Wordsworth writes "To B. R. Haydon"
In December 1815, Wordsoworth wrote the sonnet "To B. R. Haydon," reproduced below (later published in the 31 March 1816 issue of The Examiner and in the 1 April 1816 issue of The Champion. The sonnet was part of a long-running relationship with Haydon that eventually led to Haydon's portrait of Wordsworth in 1842, which then inspired Elizabeth Barrett Browning's sonnet, "On a Portrait of Wordsworth." Image: Benjamin Robert Haydon, Wordsworth on Helvellyn (original in the National Portrait Gallery). This work is in the public domain in its country of origin and other countries and areas where the copyright term is the author's life plus 100 years or less. Here is the 1816 poem:
High is our calling, Friend!—Creative Art
(Whether the instrument of words she use,
Or pencil pregnant with etherial [sic] hues,)

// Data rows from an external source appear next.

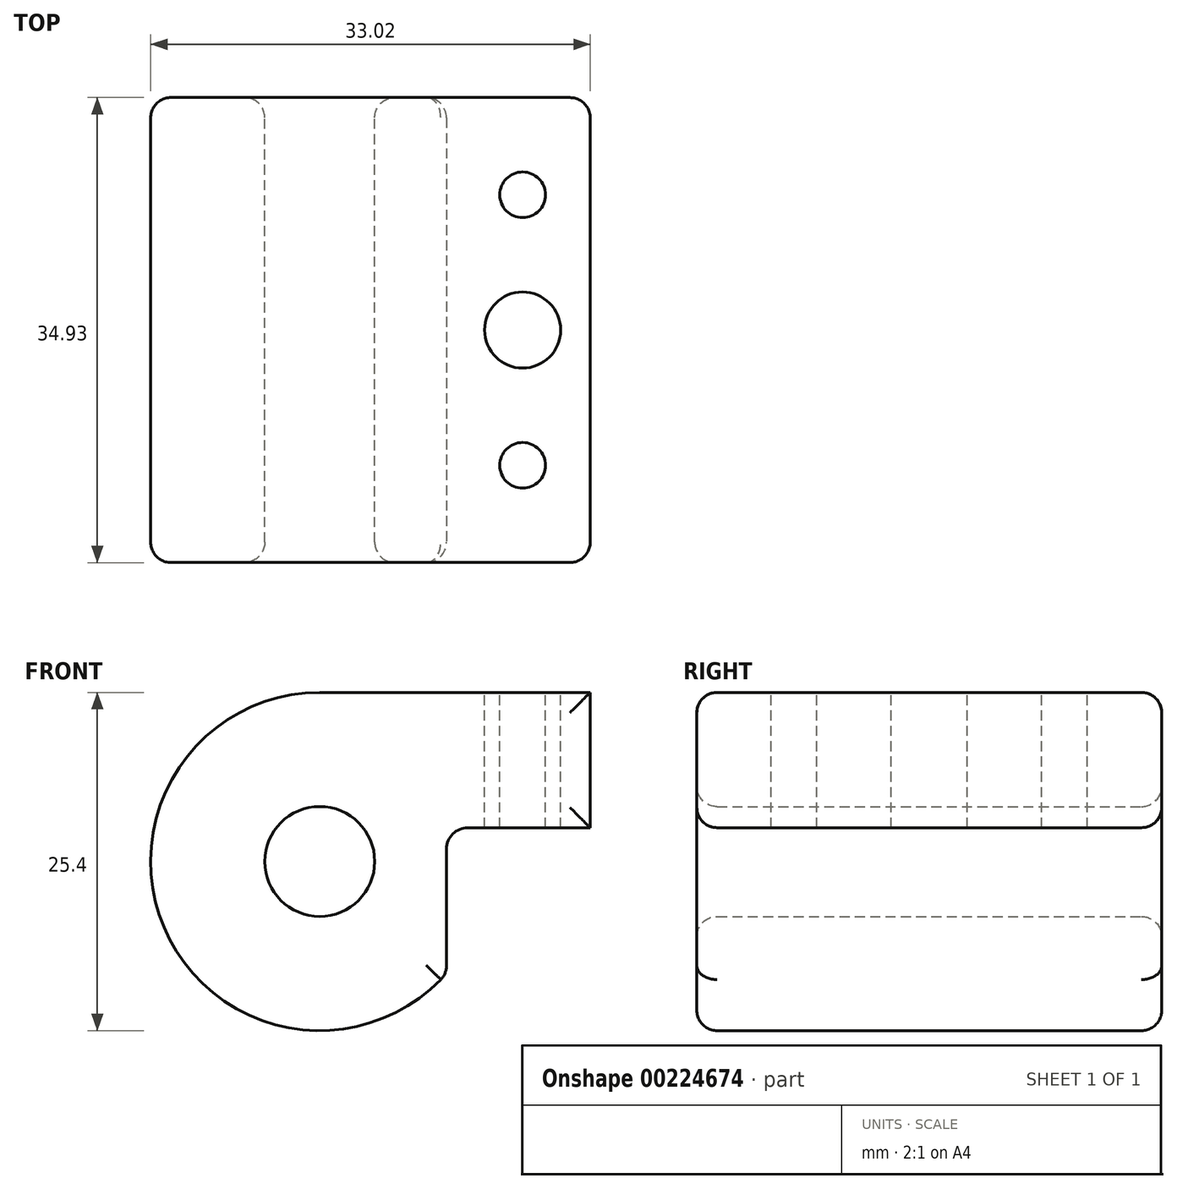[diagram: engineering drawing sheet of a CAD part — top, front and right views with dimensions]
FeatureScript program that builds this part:
annotation { "Feature Type Name" : "Feature", "Feature Type Description" : "" }
export const myFeature = defineFeature(function(context is Context, id is Id, definition is map)
    precondition{}
    {
        {
            var Q0;
            Q0=qCreatedBy(makeId("Front.planeOp"),FACE);
            var sketch = newSketch(context, id + "F0", { "sketchPlane" : qUnion([Q0])});
            skCircle(sketch, "E0", {"center": v(0, 0) * mm, "radius": 4.13 * mm});
            skArc(sketch, "E1", {"start": v(0, 12.7) * mm, "mid": v(-11.58, -5.23) * mm, "end": v(9.52, -8.4) * mm});
            skLineSegment(sketch, "E2", {"start": v(0, 12.7) * mm, "end": v(20.32, 12.7) * mm});
            skLineSegment(sketch, "E3", {"start": v(20.32, 12.7) * mm, "end": v(20.32, 2.54) * mm});
            skLineSegment(sketch, "E4", {"start": v(20.32, 2.54) * mm, "end": v(12.44, 2.54) * mm});
            skLineSegment(sketch, "E5", {"start": v(12.44, 2.54) * mm, "end": v(9.53, 2.54) * mm});
            skLineSegment(sketch, "E6", {"start": v(9.53, 2.54) * mm, "end": v(9.53, -8.4) * mm});
            skSolve(sketch);
        }
        {
            var Q0;
            Q0=makeQuery(id+"F0.imprint","IMPRINT",FACE,{"disambiguationData":[TD([[makeQuery(id+"F0.imprint","IMPRINT",EDGE,{"derivedFrom":sQuery(id+"F0.wireOp",EDGE,"E0")}),-1.0]])]});
            extrude(context, id + "F1", {"entities" : qUnion([Q0]), "depth" : 34.92 * mm});
        }
        {
            var Q0;
            Q0=makeQuery(id+"F1.opExtrude","SWEPT_FACE",FACE,{"disambiguationData":[OSD([sQuery(id+"F0.wireOp",EDGE,"E2")])]});
            var sketch = newSketch(context, id + "F2", { "sketchPlane" : qUnion([Q0])});
            skLineSegment(sketch, "E7", {"start": v(15.24, 0) * mm, "end": v(15.24, -34.93) * mm, "construction": true});
            skCircle(sketch, "E8", {"center": v(15.24, -17.46) * mm, "radius": 2.86 * mm});
            skCircle(sketch, "E9", {"center": v(15.24, -27.62) * mm, "radius": 1.71 * mm});
            skCircle(sketch, "E10", {"center": v(15.24, -7.3) * mm, "radius": 1.71 * mm});
            skSolve(sketch);
        }
        {
            var Q0;
            Q0 = qSketchRegion(id + "F2", true);
            extrude(context, id + "F3", {"entities" : qUnion([Q0]), "operationType" : NewBodyOperationType.REMOVE, "oppositeDirection" : true, "depth" : 25.4 * mm});
        }
        {
            var Q0;
            Q0=makeQuery(id+"F1.opExtrude","SWEPT_EDGE",EDGE,{"disambiguationData":[OSD([sQuery(id+"F0.wireOp",EDGE,"E5"),sQuery(id+"F0.wireOp",EDGE,"E6")])]});
            fillet(context, id + "F4", {"entities" : qUnion([Q0]), "radius" : 1.6 * mm, "tangentPropagation" : true, "allowEdgeOverflow" : false});
        }
        {
            var Q0;
            Q0=makeQuery(id+"F1.opExtrude","CAP_FACE",FACE,{"disambiguationData":[OSD([sQuery(id+"F0.wireOp",EDGE,"E0"),sQuery(id+"F0.wireOp",EDGE,"E1"),sQuery(id+"F0.wireOp",EDGE,"E2"),sQuery(id+"F0.wireOp",EDGE,"E3"),sQuery(id+"F0.wireOp",EDGE,"E4"),sQuery(id+"F0.wireOp",EDGE,"E5"),sQuery(id+"F0.wireOp",EDGE,"E6")])],"isStart":false});
            fillet(context, id + "F5", {"entities" : qUnion([Q0]), "radius" : 1.52 * mm, "tangentPropagation" : true, "allowEdgeOverflow" : false});
        }
        {
            var Q0;
            Q0=makeQuery(id+"F1.opExtrude","CAP_FACE",FACE,{"disambiguationData":[OSD([sQuery(id+"F0.wireOp",EDGE,"E0"),sQuery(id+"F0.wireOp",EDGE,"E1"),sQuery(id+"F0.wireOp",EDGE,"E2"),sQuery(id+"F0.wireOp",EDGE,"E3"),sQuery(id+"F0.wireOp",EDGE,"E4"),sQuery(id+"F0.wireOp",EDGE,"E5"),sQuery(id+"F0.wireOp",EDGE,"E6")])],"isStart":true});
            fillet(context, id + "F6", {"entities" : qUnion([Q0]), "radius" : 1.52 * mm, "tangentPropagation" : true, "allowEdgeOverflow" : false});
        }
        {
            var Q0;
            Q0=makeQuery(id+"F1.opExtrude","SWEPT_EDGE",EDGE,{"disambiguationData":[OSD([sQuery(id+"F0.wireOp",EDGE,"E1"),sQuery(id+"F0.wireOp",EDGE,"E6")])]});
            fillet(context, id + "F7", {"entities" : qUnion([Q0]), "radius" : 1.52 * mm, "tangentPropagation" : true, "allowEdgeOverflow" : false});
        }
    });
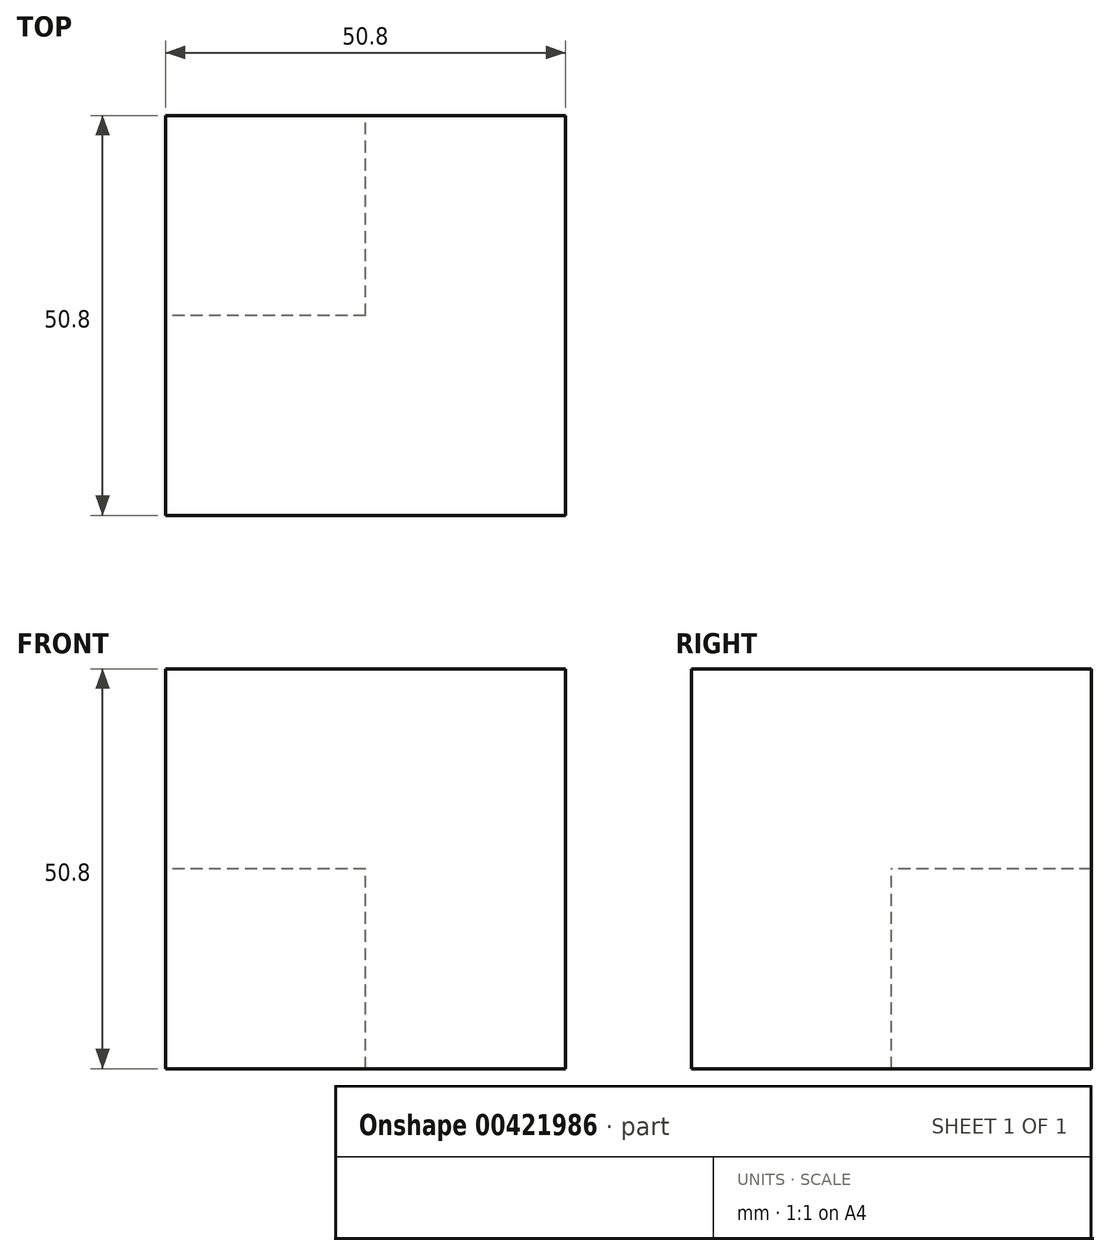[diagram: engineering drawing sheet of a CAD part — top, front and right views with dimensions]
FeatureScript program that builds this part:
annotation { "Feature Type Name" : "Feature", "Feature Type Description" : "" }
export const myFeature = defineFeature(function(context is Context, id is Id, definition is map)
    precondition{}
    {
        {
            var Q0;
            Q0=qCreatedBy(makeId("Front.planeOp"),FACE);
            var sketch = newSketch(context, id + "F0", { "sketchPlane" : qUnion([Q0])});
            skLineSegment(sketch, "E0.bottom", {"start": v(0, 0) * mm, "end": v(-50.8, 0) * mm});
            skLineSegment(sketch, "E0.top", {"start": v(0, 50.8) * mm, "end": v(-50.8, 50.8) * mm});
            skLineSegment(sketch, "E0.left", {"start": v(0, 0) * mm, "end": v(0, 50.8) * mm});
            skLineSegment(sketch, "E0.right", {"start": v(-50.8, 0) * mm, "end": v(-50.8, 50.8) * mm});
            skSolve(sketch);
        }
        {
            var Q0;
            Q0=makeQuery(id+"F0.imprint","IMPRINT",FACE,{"disambiguationData":[TD([[makeQuery(id+"F0.imprint","IMPRINT",EDGE,{"derivedFrom":sQuery(id+"F0.wireOp",EDGE,"E0.bottom")}),-1.0]])]});
            extrude(context, id + "F1", {"entities" : qUnion([Q0]), "depth" : 50.8 * mm});
        }
        {
            var Q0;
            Q0=makeQuery(id+"F1.opExtrude","SWEPT_FACE",FACE,{"disambiguationData":[OSD([sQuery(id+"F0.wireOp",EDGE,"E0.right")])]});
            var sketch = newSketch(context, id + "F2", { "sketchPlane" : qUnion([Q0])});
            skSolve(sketch);
        }
        {
            var Q0;
            {var subQ0=sQuery(id+"F0.wireOp",EDGE,"E0.right");Q0=makeQuery(id+"F2.imprint","IMPRINT",FACE,{"disambiguationData":[TD([[makeQuery(id+"F2.imprint","IMPRINT",EDGE,{"derivedFrom":makeQuery(id+"F1.opExtrude","CAP_EDGE",EDGE,{"disambiguationData":[OSD([subQ0])],"isStart":true})}),-1.0]])]});}
            var sketch = newSketch(context, id + "F3", { "sketchPlane" : qUnion([Q0])});
            skLineSegment(sketch, "E1.bottom", {"start": v(0, 0) * mm, "end": v(25.4, 0) * mm});
            skLineSegment(sketch, "E1.top", {"start": v(0, 25.4) * mm, "end": v(25.4, 25.4) * mm});
            skLineSegment(sketch, "E1.left", {"start": v(0, 0) * mm, "end": v(0, 25.4) * mm});
            skLineSegment(sketch, "E1.right", {"start": v(25.4, 0) * mm, "end": v(25.4, 25.4) * mm});
            skSolve(sketch);
        }
        {
            var Q0;
            Q0=makeQuery(id+"F3.imprint","IMPRINT",FACE,{"disambiguationData":[TD([[makeQuery(id+"F3.imprint","IMPRINT",EDGE,{"derivedFrom":sQuery(id+"F3.wireOp",EDGE,"E1.bottom")}),-1.0]])]});
            extrude(context, id + "F4", {"entities" : qUnion([Q0]), "operationType" : NewBodyOperationType.REMOVE, "oppositeDirection" : true, "depth" : 25.4 * mm});
        }
    });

Demands the service of a mind and heart,
Though sensitive, yet, in their weakest part,
Heroically fashioned—to infuse
Faith in the whispers of the lonely Muse,
While the whole world seems adverse to desert:
And, oh! when Nature sinks, as oft she may,
Through long-lived pressure of obscure distress,
Still to be strenuous for the bright reward,
And in the soul admit of no decay,—
Brook no continuance of weak-mindedness:—
Great is the glory, for the strife is hard!